ACTION ITEM: Of all the lines below, return only those starting with the line holding "pinky mcp: (366, 421)" and going on through the line holding "pinky pip: (712, 115)", exactly as written.

START RECORDS FOR THE TASK

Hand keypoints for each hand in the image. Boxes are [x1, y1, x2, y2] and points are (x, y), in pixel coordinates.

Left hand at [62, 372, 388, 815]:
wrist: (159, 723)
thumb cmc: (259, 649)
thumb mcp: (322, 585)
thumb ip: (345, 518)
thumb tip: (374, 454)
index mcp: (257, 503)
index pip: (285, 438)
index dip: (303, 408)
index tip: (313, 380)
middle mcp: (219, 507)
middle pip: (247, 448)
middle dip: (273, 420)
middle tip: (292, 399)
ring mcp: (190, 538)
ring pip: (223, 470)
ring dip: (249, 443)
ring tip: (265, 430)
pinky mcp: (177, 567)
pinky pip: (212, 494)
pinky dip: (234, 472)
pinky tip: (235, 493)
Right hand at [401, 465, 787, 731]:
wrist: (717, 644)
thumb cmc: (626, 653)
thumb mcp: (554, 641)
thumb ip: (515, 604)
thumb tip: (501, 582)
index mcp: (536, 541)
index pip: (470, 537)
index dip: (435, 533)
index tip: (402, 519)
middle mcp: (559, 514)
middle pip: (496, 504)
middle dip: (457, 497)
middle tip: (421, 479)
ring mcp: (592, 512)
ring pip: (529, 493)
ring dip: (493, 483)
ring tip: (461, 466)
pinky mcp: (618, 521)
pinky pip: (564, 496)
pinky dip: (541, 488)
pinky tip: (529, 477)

END RECORDS FOR THE TASK
START RECORDS FOR THE TASK

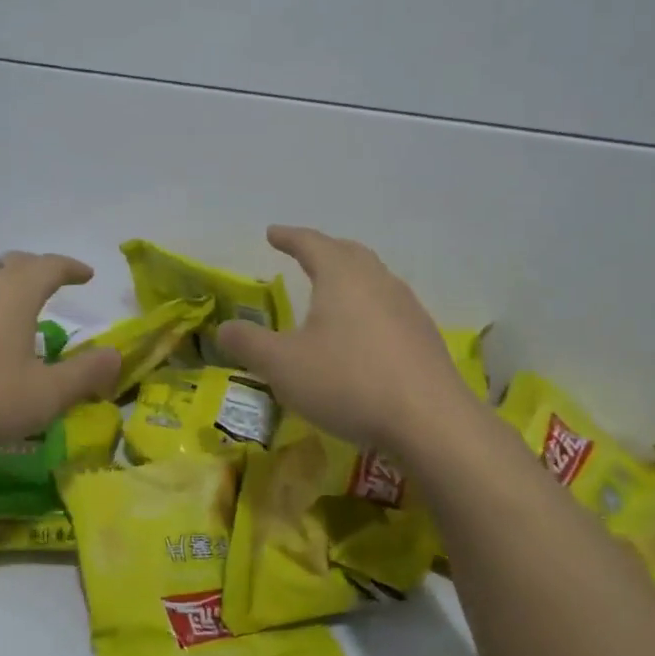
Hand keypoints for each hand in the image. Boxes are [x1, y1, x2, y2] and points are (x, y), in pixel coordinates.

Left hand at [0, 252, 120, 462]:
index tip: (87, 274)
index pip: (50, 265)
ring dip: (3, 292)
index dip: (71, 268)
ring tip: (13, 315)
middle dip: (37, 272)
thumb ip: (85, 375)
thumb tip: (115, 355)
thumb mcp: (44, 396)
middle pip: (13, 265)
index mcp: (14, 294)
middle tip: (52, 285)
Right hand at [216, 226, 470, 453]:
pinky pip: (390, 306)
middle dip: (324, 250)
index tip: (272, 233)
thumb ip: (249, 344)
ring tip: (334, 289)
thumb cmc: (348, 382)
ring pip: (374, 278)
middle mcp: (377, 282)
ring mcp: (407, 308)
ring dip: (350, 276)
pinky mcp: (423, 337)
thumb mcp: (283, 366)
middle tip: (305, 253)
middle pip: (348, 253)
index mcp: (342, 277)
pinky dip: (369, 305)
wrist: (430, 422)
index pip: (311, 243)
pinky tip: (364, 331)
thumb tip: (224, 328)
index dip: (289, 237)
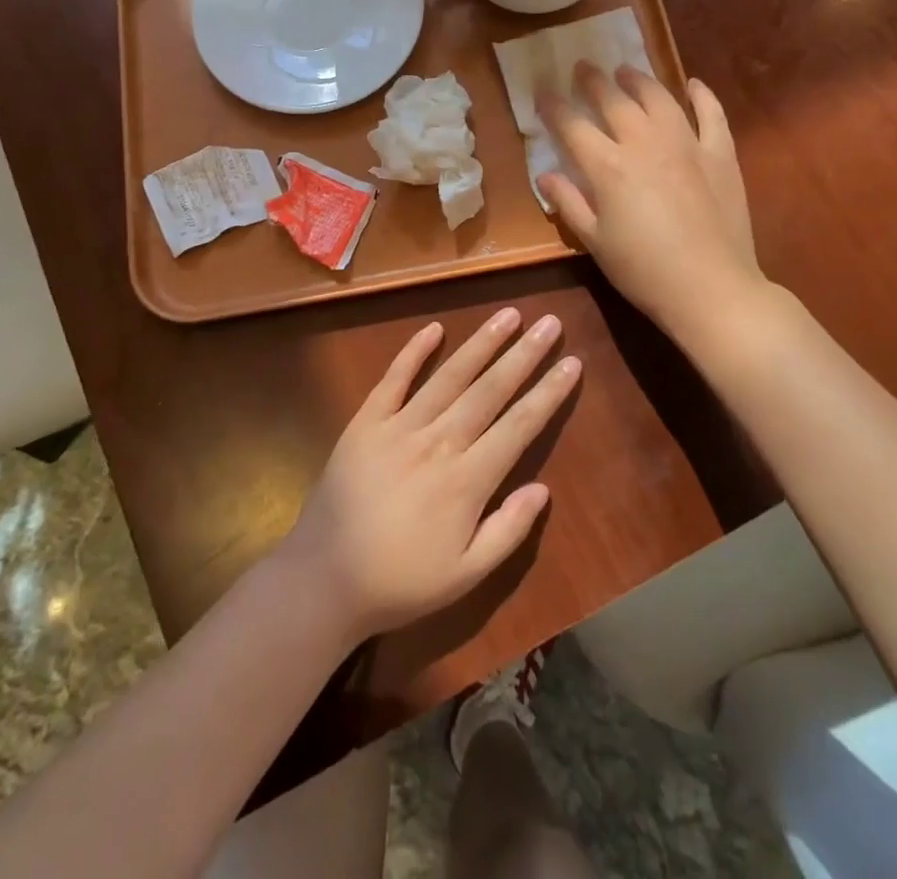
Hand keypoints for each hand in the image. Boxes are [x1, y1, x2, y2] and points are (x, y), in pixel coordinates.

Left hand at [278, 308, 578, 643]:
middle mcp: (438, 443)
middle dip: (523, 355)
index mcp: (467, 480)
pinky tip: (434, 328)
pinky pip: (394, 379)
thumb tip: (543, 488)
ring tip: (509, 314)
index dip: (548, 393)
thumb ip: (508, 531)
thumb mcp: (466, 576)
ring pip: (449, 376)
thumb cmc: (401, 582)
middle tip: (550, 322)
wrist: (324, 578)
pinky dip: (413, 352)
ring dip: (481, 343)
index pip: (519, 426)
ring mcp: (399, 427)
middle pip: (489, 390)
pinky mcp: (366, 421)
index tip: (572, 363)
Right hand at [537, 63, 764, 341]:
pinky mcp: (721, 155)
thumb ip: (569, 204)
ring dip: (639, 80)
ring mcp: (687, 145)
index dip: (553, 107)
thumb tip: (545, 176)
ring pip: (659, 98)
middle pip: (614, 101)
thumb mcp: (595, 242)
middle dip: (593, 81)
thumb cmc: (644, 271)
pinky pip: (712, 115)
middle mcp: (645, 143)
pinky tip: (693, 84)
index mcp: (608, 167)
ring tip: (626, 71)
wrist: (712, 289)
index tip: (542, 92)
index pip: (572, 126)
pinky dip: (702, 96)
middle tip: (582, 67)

END RECORDS FOR THE TASK

TASK SOLUTION:
pinky mcp: (366, 421)
index tip: (572, 363)
Right hand at [537, 63, 764, 341]:
pinky mcp: (721, 155)
thumb ip: (569, 204)
ring dip: (639, 80)
ring mcp: (687, 145)
index dip: (553, 107)
thumb tip: (545, 176)
ring pip: (659, 98)
middle pip: (614, 101)
thumb mcp: (595, 242)
middle dip: (593, 81)
thumb cmc: (644, 271)
pinky pip: (712, 115)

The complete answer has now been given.